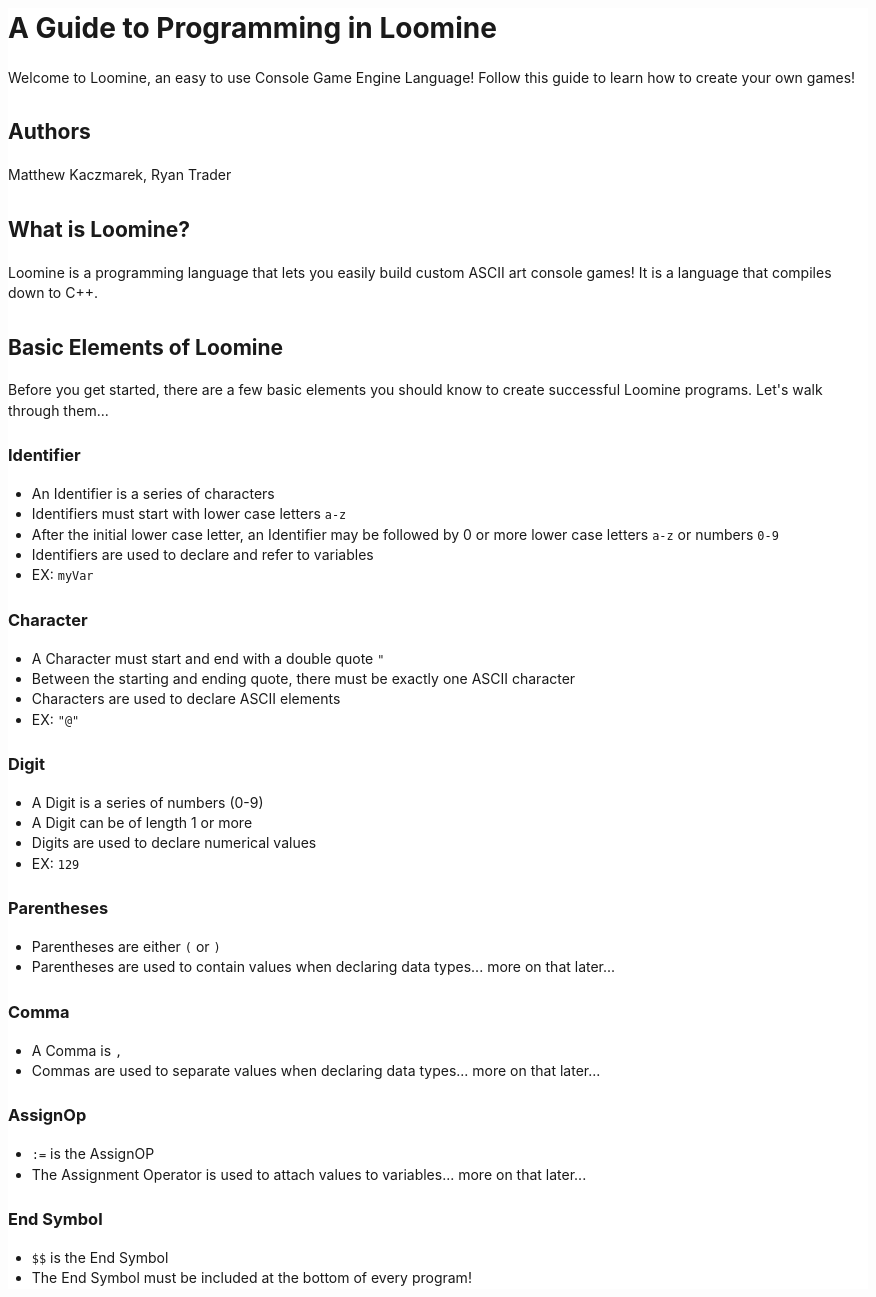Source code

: # A Guide to Programming in Loomine
Welcome to Loomine, an easy to use Console Game Engine Language! Follow this guide to learn how to create your own games!

## Authors
Matthew Kaczmarek, 
Ryan Trader

## What is Loomine?
Loomine is a programming language that lets you easily build custom ASCII art console games! It is a language that compiles down to C++.

## Basic Elements of Loomine
Before you get started, there are a few basic elements you should know to create successful Loomine programs. Let's walk through them...
### Identifier
* An Identifier is a series of characters
* Identifiers must start with lower case letters `a-z`
* After the initial lower case letter, an Identifier may be followed by 0 or more lower case letters `a-z` or numbers `0-9`
* Identifiers are used to declare and  refer to variables
* EX: `myVar`
### Character
* A Character must start and end with a double quote `"`
* Between the starting and ending quote, there must be exactly one ASCII character  
* Characters are used to declare ASCII elements
* EX: `"@"`
### Digit
* A Digit is a series of numbers (0-9)
* A Digit can be of length 1 or more
* Digits are used to declare numerical values
* EX: `129`
### Parentheses
* Parentheses are either `(` or `)`
* Parentheses are used to contain values when declaring data types... more on that later...
### Comma
* A Comma is `,`
* Commas are used to separate values when declaring data types... more on that later...
### AssignOp
* `:=` is the AssignOP
* The Assignment Operator is used to attach values to variables... more on that later...
### End Symbol
* `$$` is the End Symbol
* The End Symbol must be included at the bottom of every program!
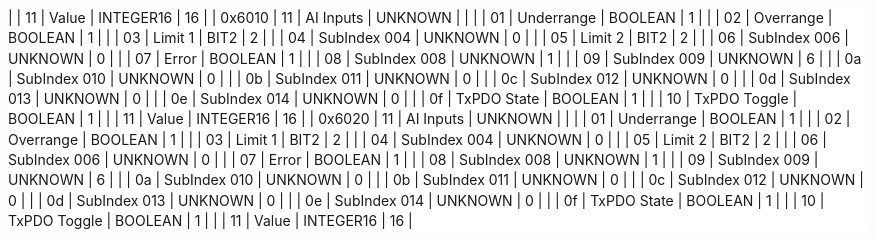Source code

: |           | 11 | Value                                            | INTEGER16        | 16  |
| 0x6010    | 11 | AI Inputs                                        | UNKNOWN          |     |
|           | 01 | Underrange                                       | BOOLEAN          | 1   |
|           | 02 | Overrange                                        | BOOLEAN          | 1   |
|           | 03 | Limit 1                                          | BIT2             | 2   |
|           | 04 | SubIndex 004                                     | UNKNOWN          | 0   |
|           | 05 | Limit 2                                          | BIT2             | 2   |
|           | 06 | SubIndex 006                                     | UNKNOWN          | 0   |
|           | 07 | Error                                            | BOOLEAN          | 1   |
|           | 08 | SubIndex 008                                     | UNKNOWN          | 1   |
|           | 09 | SubIndex 009                                     | UNKNOWN          | 6   |
|           | 0a | SubIndex 010                                     | UNKNOWN          | 0   |
|           | 0b | SubIndex 011                                     | UNKNOWN          | 0   |
|           | 0c | SubIndex 012                                     | UNKNOWN          | 0   |
|           | 0d | SubIndex 013                                     | UNKNOWN          | 0   |
|           | 0e | SubIndex 014                                     | UNKNOWN          | 0   |
|           | 0f | TxPDO State                                      | BOOLEAN          | 1   |
|           | 10 | TxPDO Toggle                                     | BOOLEAN          | 1   |
|           | 11 | Value                                            | INTEGER16        | 16  |
| 0x6020    | 11 | AI Inputs                                        | UNKNOWN          |     |
|           | 01 | Underrange                                       | BOOLEAN          | 1   |
|           | 02 | Overrange                                        | BOOLEAN          | 1   |
|           | 03 | Limit 1                                          | BIT2             | 2   |
|           | 04 | SubIndex 004                                     | UNKNOWN          | 0   |
|           | 05 | Limit 2                                          | BIT2             | 2   |
|           | 06 | SubIndex 006                                     | UNKNOWN          | 0   |
|           | 07 | Error                                            | BOOLEAN          | 1   |
|           | 08 | SubIndex 008                                     | UNKNOWN          | 1   |
|           | 09 | SubIndex 009                                     | UNKNOWN          | 6   |
|           | 0a | SubIndex 010                                     | UNKNOWN          | 0   |
|           | 0b | SubIndex 011                                     | UNKNOWN          | 0   |
|           | 0c | SubIndex 012                                     | UNKNOWN          | 0   |
|           | 0d | SubIndex 013                                     | UNKNOWN          | 0   |
|           | 0e | SubIndex 014                                     | UNKNOWN          | 0   |
|           | 0f | TxPDO State                                      | BOOLEAN          | 1   |
|           | 10 | TxPDO Toggle                                     | BOOLEAN          | 1   |
|           | 11 | Value                                            | INTEGER16        | 16  |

== EXERCISE PROMPT ==
Rewrite the source text of all the records, changing every "BOOLEAN" to "BOOL" and keeping everything else the same. Leave the pictures out.

== RESULT OF THE TASK ==
Source code

: # A Guide to Programming in Loomine
Welcome to Loomine, an easy to use Console Game Engine Language! Follow this guide to learn how to create your own games!

## Authors
Matthew Kaczmarek, 
Ryan Trader

## What is Loomine?
Loomine is a programming language that lets you easily build custom ASCII art console games! It is a language that compiles down to C++.

## Basic Elements of Loomine
Before you get started, there are a few basic elements you should know to create successful Loomine programs. Let's walk through them...
### Identifier
* An Identifier is a series of characters
* Identifiers must start with lower case letters `a-z`
* After the initial lower case letter, an Identifier may be followed by 0 or more lower case letters `a-z` or numbers `0-9`
* Identifiers are used to declare and  refer to variables
* EX: `myVar`
### Character
* A Character must start and end with a double quote `"`
* Between the starting and ending quote, there must be exactly one ASCII character  
* Characters are used to declare ASCII elements
* EX: `"@"`
### Digit
* A Digit is a series of numbers (0-9)
* A Digit can be of length 1 or more
* Digits are used to declare numerical values
* EX: `129`
### Parentheses
* Parentheses are either `(` or `)`
* Parentheses are used to contain values when declaring data types... more on that later...
### Comma
* A Comma is `,`
* Commas are used to separate values when declaring data types... more on that later...
### AssignOp
* `:=` is the AssignOP
* The Assignment Operator is used to attach values to variables... more on that later...
### End Symbol
* `$$` is the End Symbol
* The End Symbol must be included at the bottom of every program!
Source code

: |           | 11 | Value                                            | INTEGER16        | 16  |
| 0x6010    | 11 | AI Inputs                                        | UNKNOWN          |     |
|           | 01 | Underrange                                       | BOOL          | 1   |
|           | 02 | Overrange                                        | BOOL          | 1   |
|           | 03 | Limit 1                                          | BIT2             | 2   |
|           | 04 | SubIndex 004                                     | UNKNOWN          | 0   |
|           | 05 | Limit 2                                          | BIT2             | 2   |
|           | 06 | SubIndex 006                                     | UNKNOWN          | 0   |
|           | 07 | Error                                            | BOOL          | 1   |
|           | 08 | SubIndex 008                                     | UNKNOWN          | 1   |
|           | 09 | SubIndex 009                                     | UNKNOWN          | 6   |
|           | 0a | SubIndex 010                                     | UNKNOWN          | 0   |
|           | 0b | SubIndex 011                                     | UNKNOWN          | 0   |
|           | 0c | SubIndex 012                                     | UNKNOWN          | 0   |
|           | 0d | SubIndex 013                                     | UNKNOWN          | 0   |
|           | 0e | SubIndex 014                                     | UNKNOWN          | 0   |
|           | 0f | TxPDO State                                      | BOOL          | 1   |
|           | 10 | TxPDO Toggle                                     | BOOL          | 1   |
|           | 11 | Value                                            | INTEGER16        | 16  |
| 0x6020    | 11 | AI Inputs                                        | UNKNOWN          |     |
|           | 01 | Underrange                                       | BOOL          | 1   |
|           | 02 | Overrange                                        | BOOL          | 1   |
|           | 03 | Limit 1                                          | BIT2             | 2   |
|           | 04 | SubIndex 004                                     | UNKNOWN          | 0   |
|           | 05 | Limit 2                                          | BIT2             | 2   |
|           | 06 | SubIndex 006                                     | UNKNOWN          | 0   |
|           | 07 | Error                                            | BOOL          | 1   |
|           | 08 | SubIndex 008                                     | UNKNOWN          | 1   |
|           | 09 | SubIndex 009                                     | UNKNOWN          | 6   |
|           | 0a | SubIndex 010                                     | UNKNOWN          | 0   |
|           | 0b | SubIndex 011                                     | UNKNOWN          | 0   |
|           | 0c | SubIndex 012                                     | UNKNOWN          | 0   |
|           | 0d | SubIndex 013                                     | UNKNOWN          | 0   |
|           | 0e | SubIndex 014                                     | UNKNOWN          | 0   |
|           | 0f | TxPDO State                                      | BOOL          | 1   |
|           | 10 | TxPDO Toggle                                     | BOOL          | 1   |
|           | 11 | Value                                            | INTEGER16        | 16  |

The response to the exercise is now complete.